Полномасштабный эксперимент in vitro по проникновению и пенетрации

Проникновение и пенетрацию соединения I из двух систем растворителей оценивали с использованием кожи живота от трех доноров кожи. Среднее совокупное количество (нг/см²) соединения I, проникшего после применения систем растворителей через дерматомированную кожу, наносили на график в зависимости от времени (ч). Эти системы растворителей представляли собой: Соединение I в ПЭГ-400 (FSS1) и соединение I в ПЭГ-400 (60% масс./масс.), Арласолве dmi (15% масс./масс.) и Транскутоле Р (25% масс./масс.) (FSS2). Количество соединения I (нг, среднее значение±SEM) из донорской камеры, поверхности, рогового слоя, кожи, эпидермиса, дермы и жидкости приемника определяли у всех трех доноров кожи.

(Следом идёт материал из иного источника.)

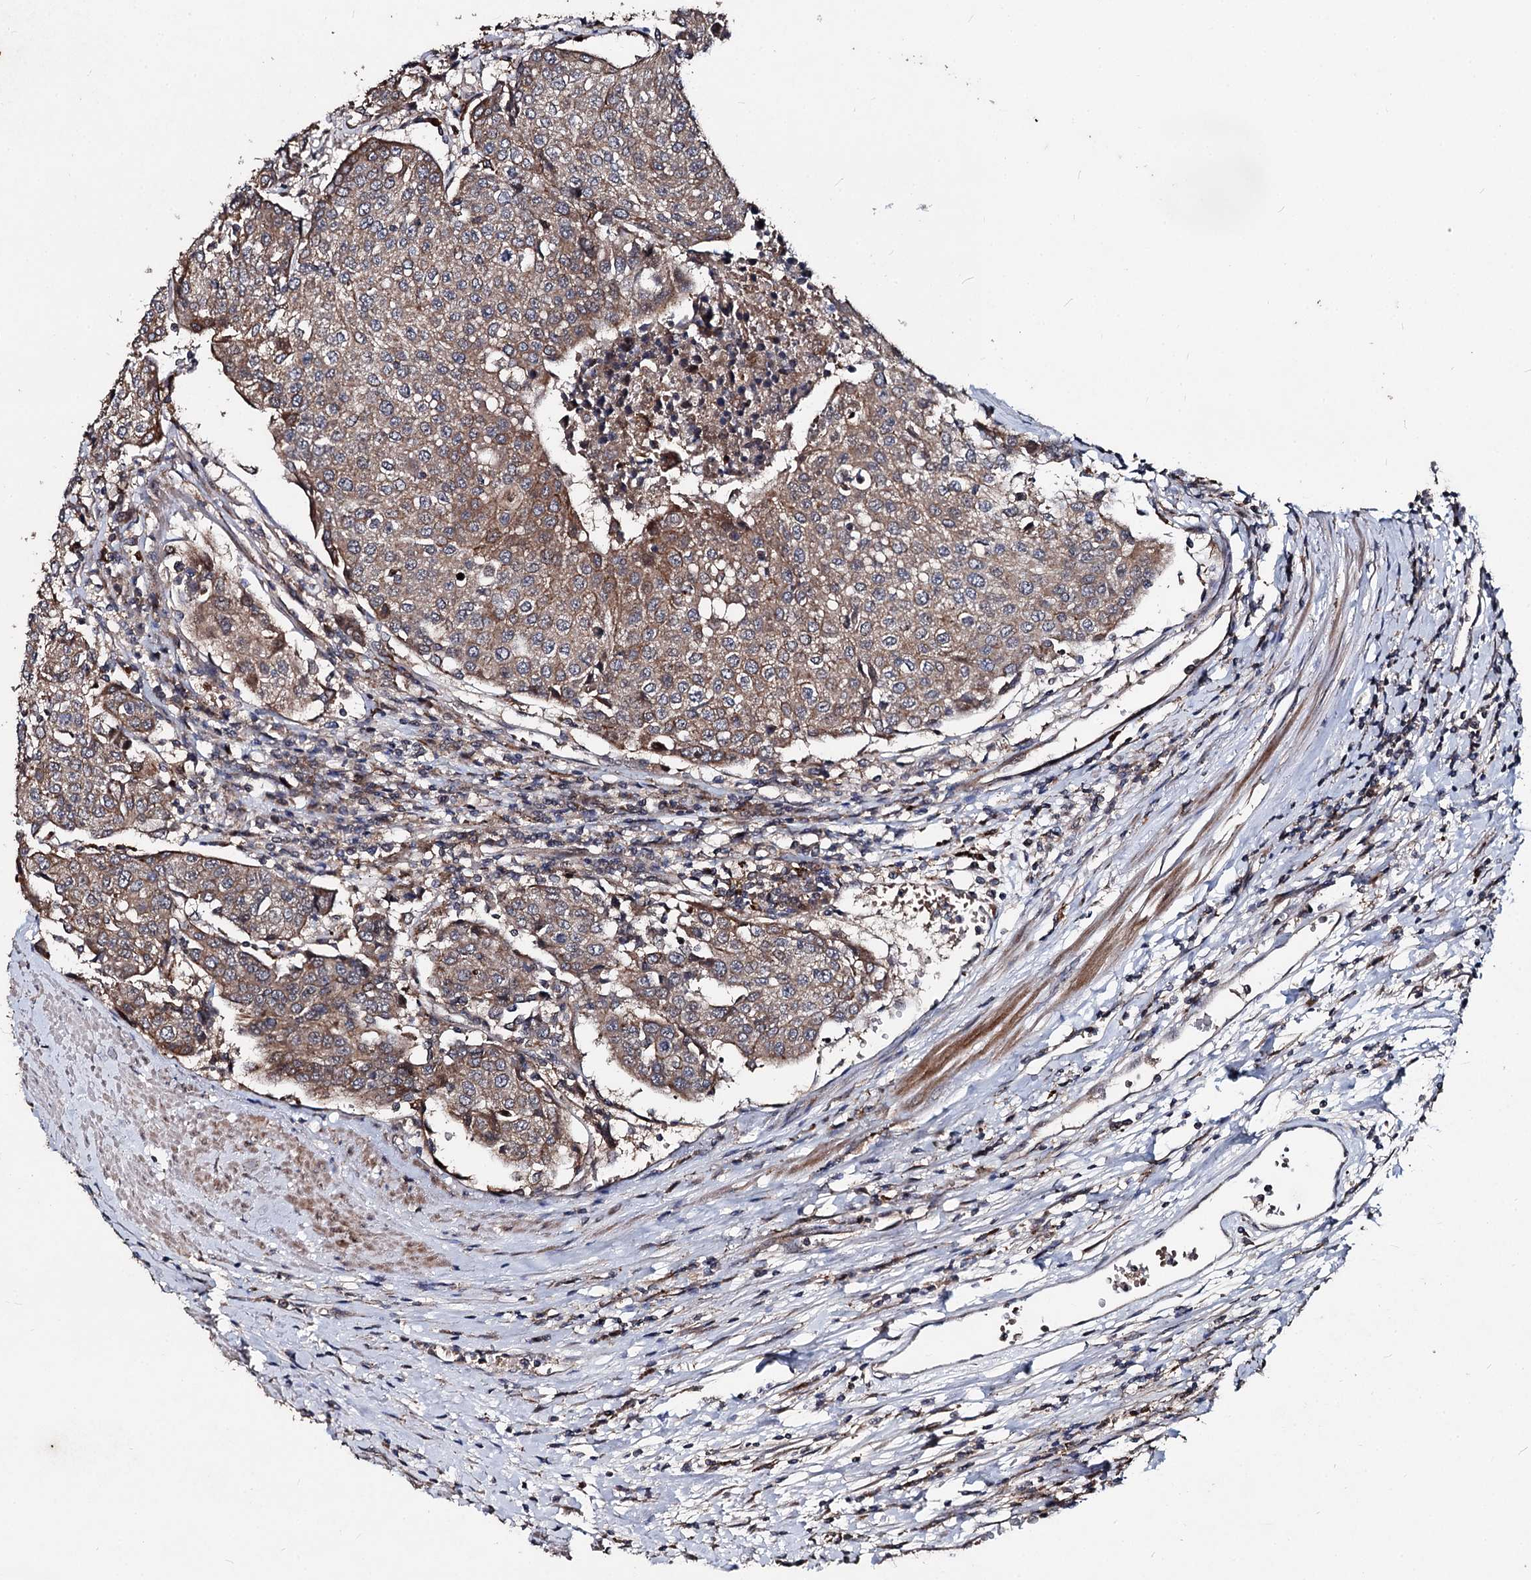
{"staining": {"intensity": "moderate", "quantity": ">75%", "location": "cytoplasmic/membranous"}, "tissue": "urothelial cancer", "cell_type": "Tumor cells", "image_type": "cancer", "snomed": [{"axis": "morphology", "description": "Urothelial carcinoma, High grade"}, {"axis": "topography", "description": "Urinary bladder"}], "caption": "Moderate cytoplasmic/membranous staining for a protein is seen in about >75% of tumor cells of urothelial cancer using immunohistochemistry (IHC).", "gene": "BCL2L2", "patient": {"sex": "female", "age": 85}}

Проникновение in vitro соединения I из двух систем растворителей (FSS1 и FSS2) через дерматомированную кожу живота от трех доноров в течение 48-часового времени эксперимента показано на фигуре 3. Проникновение соединения I наблюдали при низких уровнях от обеих систем растворителей в течение 24 ч экспериментального периода с соединением I, которое впервые обнаруживали в жидкости приемника через 1 ч после применения систем растворителей (FSS1 и FSS2). Профили проникновения соединения I для обеих систем растворителей после аналогичной тенденции с соединением I, присутствующим в жидкости приемника в t=1 ч, за которым следует плато, уменьшение к концу профиля были в пределах ошибки и считали результатом низкого уровня соединения I, которое количественно оценивали, и изменчивости от донора к донору. Несмотря на низкие уровни обнаруженного соединения I в жидкости приемника проникновение соединения I после нанесения FSS1 наблюдалось значительно выше (р <0,05), чем проникание соединения I после применения FSS2. Проникновение in vitro соединения I из систем растворителей (FSS1 и FSS2) через дерматомированную кожу живота от трех доноров показано на фигурах 4 и 5. Наблюдалось, что степень извлечения соединения I после последней временной точки составляет 101,47% и 87,39% от применяемой дозы для систем растворителей FSS1 и FSS2, соответственно. Соединение I извлекали в самых высоких количествах с поверхности кожи после применения FSS1 и FSS2, которое находилось в диапазоне приблизительно 82% (FFS2)-приблизительно 97% (FSS1) от примененной дозы.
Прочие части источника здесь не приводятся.